I will hopefully find a good home for him that will at least keep me updated! I personally wouldn't wanna see him all the time though, its hard cos knowing I'm not riding him atm and watching others is hard at times. I'd rather not have the emotional distress to be quite honest! I'll see him out in the show ring now and then I'm sure and I'd be fine with that.
x


----------



## ohmyitschelle (Aug 23, 2008)

zanytactics said:


> that seems far too cheap. If he was in the US you could make some bucks with him. Very cute!


Unfortunately, the horse market here isn't doing incredibly well.
And also being a Standardbred does limit his interest. Silly I know, he goes better than a lot of horses I know, but because of his breed, he may not get a great deal of interest. I sure hope because he's a fancy boy that people will have a look anyways!
x


----------



## ohmyitschelle (Aug 23, 2008)

booner said:


> Very pretty boy and great pics! hope you find the 'perfect' buyer.


Thank you, I do also!
x


----------



## RedHawk (Jun 16, 2008)

If only I lived in NZ... *sigh* I really like Standies, for lots of reasons, and he'd be the exact sort of SB i'd be interested in buying. 
All the best in finding him a good home!!!


----------



## ohmyitschelle (Aug 23, 2008)

RedHawk said:


> If only I lived in NZ... *sigh* I really like Standies, for lots of reasons, and he'd be the exact sort of SB i'd be interested in buying.
> All the best in finding him a good home!!!


Aw!!
He certainly will be an amazing horse for someone! Thank you!
x


----------



## jiffers328 (May 29, 2008)

he is super gorgeous! how many hands?


----------



## KGImages (Jan 10, 2009)

He is a handsome chap isn't he!
You could get more for him. He could be one talented horse!
*Pfff* I would buy him if I had the money to import him.. I'm just not that rich yet. =P

Succes selling him!


----------



## ohmyitschelle (Aug 23, 2008)

jiffers328 said:


> he is super gorgeous! how many hands?


Thank you!
He's not officially measured but is according to my tape measurement 16.1hh.
x


----------



## ohmyitschelle (Aug 23, 2008)

KGImages said:


> He is a handsome chap isn't he!
> You could get more for him. He could be one talented horse!
> *Pfff* I would buy him if I had the money to import him.. I'm just not that rich yet. =P
> 
> Succes selling him!


Aw thank you!
I have to admit I'm actually doubting my decision to let him go... so I'm going out to ride him today and fingers crossed I don't have a bad ride and suck too much for him!
x


----------



## ohmyitschelle (Aug 23, 2008)

Just thought I'd say to those who are interested - rode Evo the other day, was completely overwhelmed and my knee held out!

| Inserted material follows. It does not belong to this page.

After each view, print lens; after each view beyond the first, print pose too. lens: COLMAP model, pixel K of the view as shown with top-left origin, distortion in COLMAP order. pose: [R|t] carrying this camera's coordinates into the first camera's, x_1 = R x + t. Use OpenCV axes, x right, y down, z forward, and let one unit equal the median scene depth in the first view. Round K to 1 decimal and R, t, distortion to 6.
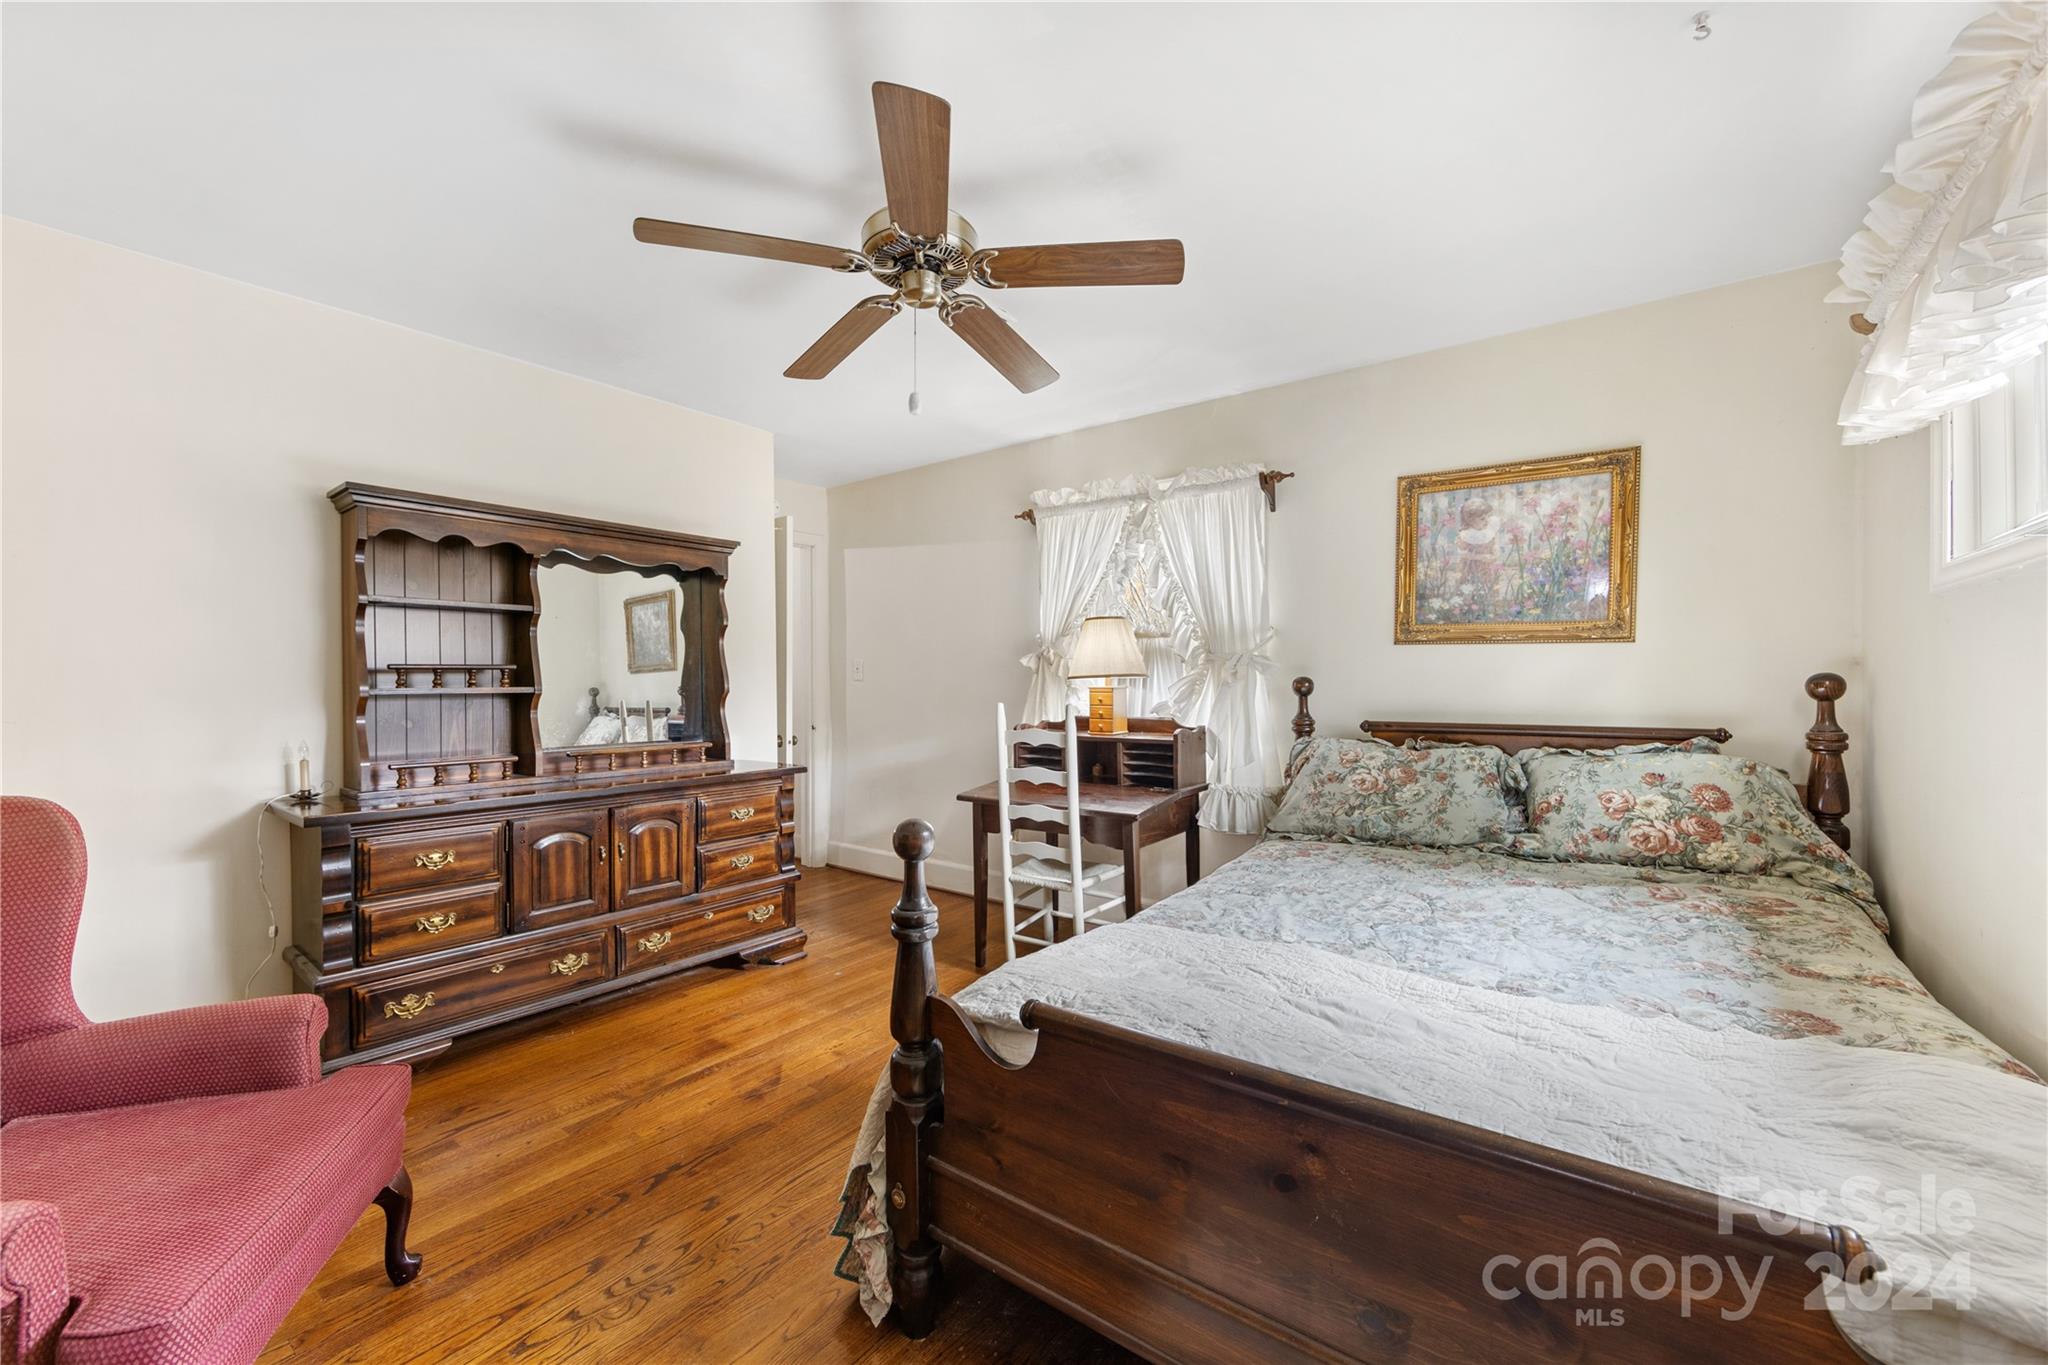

So I've decided to keep him for now... and enjoy all that he has to offer  So relieved to be keeping my man <3
x


----------



## ShowJumpLife (Jan 17, 2009)

My god! Thats the first standy I have EVER looked at and gone WOW!

Thats a specail lad you got there.


----------



## XxXequinegrlXxX (May 24, 2008)

he is gorgeous .. it looks like his training is coming along quite nicely ;]


----------



## ohmyitschelle (Aug 23, 2008)

ShowJumpLife said:


> My god! Thats the first standy I have EVER looked at and gone WOW!
> 
> Thats a specail lad you got there.


 
I know this an old reply, but I hadn't seen it... thank you soo much! He's very special, I love him to bits!
x


----------



## ohmyitschelle (Aug 23, 2008)

XxXequinegrlXxX said:


> he is gorgeous .. it looks like his training is coming along quite nicely ;]


Thank you... I wish it were still the case... he's out of work at the moment due to my broken leg... but he'll get back into it soon!
x


----------



## FGRanch (Feb 9, 2008)

Sorry to hear about your leg, I really hope that you are able to keep him! He looks like an amazing horse!


----------



## ohmyitschelle (Aug 23, 2008)

FehrGroundRanch said:


> Sorry to hear about your leg, I really hope that you are able to keep him! He looks like an amazing horse!


This thread was from a while ago.
I have kept my boy, he's not going anywhere... I rode him the day of my accident before I broke my leg... so odd but thankfully good that it wasn't on him that I broke it. 
x


----------



## horseMAD (Jan 6, 2009)

Sad he has top sell, he looks so honest and tries anything and everything which comes in his way!


----------



## ohmyitschelle (Aug 23, 2008)

horseMAD said:


> Sad he has top sell, he looks so honest and tries anything and everything which comes in his way!


This is an old thread... I made the mistake of replying to a comment I hadn't seen haha.
He hasn't gone... he's still my baby and is happily in my paddock right now :lol:
x


----------



## midnightbright (Apr 19, 2009)

Awsome pictures!


----------